Global Risk Report 2014–The Digital Natives are Restless

1. Introduction

After the general discussion of global risks, including their ranking based on probability, potential impact, and a combination of these two factors, the Global Risk Report 2014 discussed how the most interconnected of all 31 global risks is that of Global Governance Failure.

It then went into a discussion of how this “central risk” of Global Governance Failure is related to the following three sets of risks:
•Geopolitical and Societal Risks (Instability in a Multipolar World)
•Economic Risks (Generation Lost?)
•Technological Risks (Digital Disintegration)

This particular post goes into the second nexus listed above, the link between Global Governance Failure and Economic Risks.

2.  Economic Risks

The economic risks related to Global Governance Failure are fiscal crises and unemployment/underemployment, which in turn can lead to the societal risks of income disparity and political and social instability.

In the United States, in the run-up to the election in November 2013, there was a failure of governance in terms of maintaining measures that would decrease structural unemployment/underemployment.  According to Jared Bernstein, senior fellow at the Center on Budget and Policy Priorities in Washington wrote in the New York Times on 11/01/2013, “the initial government response, both in terms of stimulus and credit market interventions, was actually strong and effective, though I well know and appreciate all the arguments about their shortcomings.  But though Keynesian stimulus was the most important antidote to the vast demand contraction in terms of helping innocent victims, government, by accepting the austerity doctrine, failed to keep it going long enough.”

3.  The Digital Natives …

Although the structural unemployment/underemployment issue effects all ages, the Global Risk Report talks about its effect on young people who came of are coming of age in the 2010s.   Rather than labeling them with the generic label of Generation fill-in-the-blank, I like the term “digital natives”, because it shows the relationship of the generation not to the generations before it, but to technology, particularly communication technology.

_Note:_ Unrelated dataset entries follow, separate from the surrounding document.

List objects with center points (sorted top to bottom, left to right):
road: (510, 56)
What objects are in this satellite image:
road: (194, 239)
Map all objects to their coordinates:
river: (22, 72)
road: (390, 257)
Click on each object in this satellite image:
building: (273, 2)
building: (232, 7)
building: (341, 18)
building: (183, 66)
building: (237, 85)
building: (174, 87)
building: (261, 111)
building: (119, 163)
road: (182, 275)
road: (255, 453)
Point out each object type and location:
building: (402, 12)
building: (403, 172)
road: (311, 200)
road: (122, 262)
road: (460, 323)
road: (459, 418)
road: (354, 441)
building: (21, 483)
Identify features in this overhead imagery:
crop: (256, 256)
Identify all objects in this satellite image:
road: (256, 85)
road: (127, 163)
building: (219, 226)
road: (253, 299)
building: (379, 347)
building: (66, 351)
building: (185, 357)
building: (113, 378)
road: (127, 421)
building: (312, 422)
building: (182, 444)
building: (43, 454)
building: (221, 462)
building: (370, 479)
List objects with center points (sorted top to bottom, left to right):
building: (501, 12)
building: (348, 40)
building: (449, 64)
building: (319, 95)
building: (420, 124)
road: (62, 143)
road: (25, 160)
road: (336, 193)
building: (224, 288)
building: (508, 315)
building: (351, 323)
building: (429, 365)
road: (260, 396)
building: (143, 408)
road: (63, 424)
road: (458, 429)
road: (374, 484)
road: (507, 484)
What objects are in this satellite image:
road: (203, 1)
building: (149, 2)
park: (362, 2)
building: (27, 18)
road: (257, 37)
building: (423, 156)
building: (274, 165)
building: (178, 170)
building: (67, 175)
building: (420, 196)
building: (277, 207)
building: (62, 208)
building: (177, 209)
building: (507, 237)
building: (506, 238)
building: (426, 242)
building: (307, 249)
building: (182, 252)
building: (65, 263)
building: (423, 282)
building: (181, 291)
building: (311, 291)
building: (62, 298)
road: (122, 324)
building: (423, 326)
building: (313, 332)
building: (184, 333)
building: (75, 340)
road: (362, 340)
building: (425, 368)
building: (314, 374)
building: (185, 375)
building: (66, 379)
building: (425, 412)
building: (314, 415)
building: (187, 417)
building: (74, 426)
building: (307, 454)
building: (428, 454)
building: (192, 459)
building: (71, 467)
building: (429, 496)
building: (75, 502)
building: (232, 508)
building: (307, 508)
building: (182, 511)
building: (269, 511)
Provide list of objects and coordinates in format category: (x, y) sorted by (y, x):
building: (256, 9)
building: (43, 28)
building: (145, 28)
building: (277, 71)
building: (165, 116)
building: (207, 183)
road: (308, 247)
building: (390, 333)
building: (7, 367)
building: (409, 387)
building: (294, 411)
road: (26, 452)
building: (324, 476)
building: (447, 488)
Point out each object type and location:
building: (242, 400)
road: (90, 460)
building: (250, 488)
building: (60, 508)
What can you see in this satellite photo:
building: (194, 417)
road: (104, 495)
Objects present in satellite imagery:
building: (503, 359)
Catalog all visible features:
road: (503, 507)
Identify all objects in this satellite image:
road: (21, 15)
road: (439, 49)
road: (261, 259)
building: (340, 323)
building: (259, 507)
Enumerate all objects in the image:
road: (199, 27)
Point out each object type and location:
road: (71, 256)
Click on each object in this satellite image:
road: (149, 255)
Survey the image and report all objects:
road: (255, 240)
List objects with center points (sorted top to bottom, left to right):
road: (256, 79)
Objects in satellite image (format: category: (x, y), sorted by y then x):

The digital natives have the positive qualities of being realistic, adaptive, and versatile, qualities they have developed by the virtue of necessity by having grown up in the shadow of the Great Recession after the financial crisis of 2008-2009.    The starkest reality they are facing is that of structural unemployment/underemployment, which is about twice as high in the developed economies as it is in emerging economies.    For those that are fortunate enough to find work, they often find the only opportunities open to them are unstable, low-paid and low-productivity jobs.

The best way to mitigate this structural unemployment/underemployment depends on the demographic you are focusing on:   for young people, education has traditionally considered the best way to ensure that you get a job.

4.  … are Restless

However, public financing for education has been cut back severely as a result of the fiscal crises affecting national, state and local governments.   This leaves two main routes for financing one’s education:   reliance on family, or reliance on credit.    Reliance on family has the consequence that economic inequality will perpetuate into the next generation.    Reliance on credit has the consequence that an entire generation will enter a condition of indentured servitude, and their depressed savings rate will have an adverse affect on future social safety net programs.

5.  How to Redirect the Coming Insurrection

One of the things I like about the Global Risk Report 2014 is it discussion of possible solutions or risk responses to the various risks that it reports about.   In response to the problem of structural unemployment/underemployment for the digital natives, the young people coming of age in the 2010s, here are some suggestions discussed in the report:

  • High-speed Internet is opening up access to free or inexpensive quality online courses, allowing young people to update their skills
  • Educational institutions and businesses need to work together to ease the school-to-work transition, preferably along the lines of the dual education system in Germany and Switzerland, which offers professional and vocational education in parallel, with internships and apprentice programs to place young people in potential jobs.
  • Have those in positions of traditional governance engage young people through mechanisms opened up through the digital revolution.   The price of this engagement will be putting priority on the needs of young people in the current political agenda.

One example of the latter is Sen. Elizabeth Warren of Massachusetts, who is trying to devise solutions to the problem of the debt crisis among young people in the United States who cannot afford to repay their college loans due to no fault of their own, but their inability to obtain employment combined with the predatory nature of these loans.

For those who feel we cannot afford to pay for programs which reduce unemployment/underemployment, ask yourself the cost of social inequality in the form of riots and extremist movements that are populated largely by those that consider themselves as a “lost generation”.